### PROVIDED TEXT

Part V – Ciphers and Penthouse Pool Parties
I wake up around 11am with a moderate hangover. I text the boozephone group to see where we’re at, and see a message from Dave that they’re heading to circle bar to start ops and checkout Defcon.
I wander Defcon for a minute and find the crew at circle bar (Dave, Pinguino, Long and Craig) we hang for a bit while Pinguino catches up with some old friends. I offer everyone a drink from Hoofbadge, but not many takers. I hear a rumor that hotel staff are confiscating soldering irons in ceasers but it sounds a bit weird and isolated, so I think nothing of it. Pinguino and Dave need to go take care of some stuff offsite, so me and Craig take over boozephone.
We head up the escalators to the conference floor, and keep going all the way to the top. We wander the unending mazelike halls till we find the vendor area, all the while goons shout STAY TO THE RIGHT, KEEP THE CENTER CLEAR! We run into Redbeard (a goon and rad person in general), who says hi and chats for a while with Craig. We also run into another friend who happens to not have a Defcon badge. Someone gives him a hack for satan badge (as a disguise until he has time to swing back to reg.) Me and Craig party shuffle through the vendor area, checking out the rad 80’s style Defcon and hack shirts, pondering new EFF memberships, (you should get one!) and checking out the wifi pineapples. I later hear the proxmark is where it’s at, but there’s all sorts of tools available for hacking RFID / NFC, Wifi, Bluetooth, physical locks, you name it.
On the way back to meet Pinguino and Dave at reg, we run into some thirsty hackers on the escalators. We give them the Beerocracy spiel about filling out forms in triplicate and getting their booze consumption licenses, at which point I give them our card and Craig breaks out a couple cold ones, they walk off happy campers. We also drop some beers to off duty goons, and give a friend in registration a redbull. (I think it was either cstone or woz, I can’t remember).
We ping Pinguino and Dave, who are back from their errands. First we’ll head to the Cosmopolitan to meet up with the Toorcon / Toorcamp folks, then we’re going to go to the moth party ( which I later found out was the white ops or rift recon party ). We make our way on foot from Ceasar’s to the Cosmopolitan, a reddish haze envelops the sky, it’s very hot and the sun is setting. A light breeze from the west fills the air with the harsh smell of burning wood, drifting through Vegas from the California wildfires.
We find the chandelier bar via a glass elevator, floor 1.5, and walk the perimeter looking for the hackers. We’re far enough away from the main con now that most people are in normal clothes, but we spot some black shirts with white text and know we’re in the right place. It’s a bit early for the party, so me and Craig sit down and break into boozephone for a couple bud lights. (the bar drinks are $17 and we’re cheap). We talk to some folks from Toorcon for a few minutes but they leave. We’re not sure where the rest of the party is, and the drinks are so expensive that we consider bouncing. Right about when we’re going to leave, Pinguino, Dave, and Long show up, along with the rest of the party. I go to order one drink ( I feel kinda bad sitting in a bar with outside drinks :P), and the hostess tells me it’s all covered.

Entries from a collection
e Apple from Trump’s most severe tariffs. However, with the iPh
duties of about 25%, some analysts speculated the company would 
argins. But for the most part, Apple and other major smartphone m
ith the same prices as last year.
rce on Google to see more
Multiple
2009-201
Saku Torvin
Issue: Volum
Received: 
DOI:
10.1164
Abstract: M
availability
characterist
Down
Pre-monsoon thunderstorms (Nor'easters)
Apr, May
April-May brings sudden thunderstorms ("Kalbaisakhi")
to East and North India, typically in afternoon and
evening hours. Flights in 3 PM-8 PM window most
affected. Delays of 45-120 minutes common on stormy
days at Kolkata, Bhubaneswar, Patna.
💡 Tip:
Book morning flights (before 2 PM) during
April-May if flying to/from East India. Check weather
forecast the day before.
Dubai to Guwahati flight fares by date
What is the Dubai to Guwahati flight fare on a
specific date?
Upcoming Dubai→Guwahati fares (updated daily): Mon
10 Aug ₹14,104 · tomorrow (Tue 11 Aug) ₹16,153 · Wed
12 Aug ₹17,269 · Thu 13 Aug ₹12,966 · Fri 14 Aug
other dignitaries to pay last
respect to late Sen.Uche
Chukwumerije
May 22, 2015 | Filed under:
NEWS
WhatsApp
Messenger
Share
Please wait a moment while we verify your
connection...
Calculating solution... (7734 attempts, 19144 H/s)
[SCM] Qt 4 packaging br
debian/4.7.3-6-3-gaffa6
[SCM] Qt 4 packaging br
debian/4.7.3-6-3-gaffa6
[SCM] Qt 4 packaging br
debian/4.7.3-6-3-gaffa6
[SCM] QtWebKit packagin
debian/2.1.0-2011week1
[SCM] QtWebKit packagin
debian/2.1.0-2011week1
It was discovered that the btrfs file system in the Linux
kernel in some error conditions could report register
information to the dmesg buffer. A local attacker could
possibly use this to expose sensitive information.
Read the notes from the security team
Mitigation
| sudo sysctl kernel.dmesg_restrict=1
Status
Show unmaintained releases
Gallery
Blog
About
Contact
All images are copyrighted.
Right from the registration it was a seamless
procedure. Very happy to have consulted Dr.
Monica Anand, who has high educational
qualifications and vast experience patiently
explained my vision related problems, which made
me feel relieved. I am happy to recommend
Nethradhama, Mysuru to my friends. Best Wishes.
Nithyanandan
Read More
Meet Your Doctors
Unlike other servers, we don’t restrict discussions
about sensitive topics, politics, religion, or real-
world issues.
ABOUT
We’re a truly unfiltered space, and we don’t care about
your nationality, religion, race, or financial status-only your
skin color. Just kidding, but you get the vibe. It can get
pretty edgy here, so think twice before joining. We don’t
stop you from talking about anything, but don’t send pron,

### ACTIVITY 1
Decide whether each statement agrees with the Defcon account, answering yes or no and quoting the words that settle it: (a) Drinks at the chandelier bar cost $17. (b) The group took a taxi from Ceasar's to the Cosmopolitan. (c) Few people accepted the offer of a drink from Hoofbadge.
### ACTIVITY 2
According to the Defcon account, what floor is the chandelier bar on?
### ACTIVITY 3
Carry the Defcon account forward from its last sentence.
These entries are separate from the Defcon account and have no connection to it.

### EXERCISE RESPONSE 1
(a) Yes: "the bar drinks are $17 and we’re cheap"
(b) No: "We make our way on foot from Ceasar’s to the Cosmopolitan"
(c) Yes: "I offer everyone a drink from Hoofbadge, but not many takers."

### EXERCISE RESPONSE 2
Floor 1.5.

### EXERCISE RESPONSE 3
Party on.
Samy shows up in a green tracksuit, and tons of people are suddenly there. Drinks start flowing, and boy are they strange. One comes with a bottle that says drink me and a flower that says eat me (after Alice and wonderland), it’s fancy and great. Another drink tastes kind of like a sweet coconut curry and has fried basil in it. I have a short conversation with Samy and another hacker about current events and various hackers getting arrested over the course of time. Samy actually got banned from computers for a while. I ask Samy what’s up with the tracksuit, and his explanation is, last year, at this same party, in this same bar, he saw someone from Toorcon with a yellow tracksuit, and thought it was so good that he had to have one, so he tracked down the person that made the tracksuit and got them to make him one ( it was another attendee of toorcon).
Dave hands me the best Bahn Mi sandwich I’ve had in years, and explains he has a system for choosing the best Bahn Mi,
It’s gotta be
- less than 5 dollars
- wrapped in parchment with
- a rubber band before he’ll even consider it.
Pinguino lays out the plan for the evening. We then take to putting tiny messages in bottles to hide around the con and let people find. They lead to a cool BBS that Pinguino and Rich (one of the guys from the first room party) setup prior to Defcon, and if you find the message there, you have to go find Rich or Pinguino, and give them the password, you get sweet free stickers with art from the site that’s signed, and a boozephone card! The party starts to wrap up as we finish bottling the messages. I stick a couple in the bottles from the Alice in wonderland drinks, and the hostess doesn’t notice when she buses the table. I hope some dishwasher found that BBS.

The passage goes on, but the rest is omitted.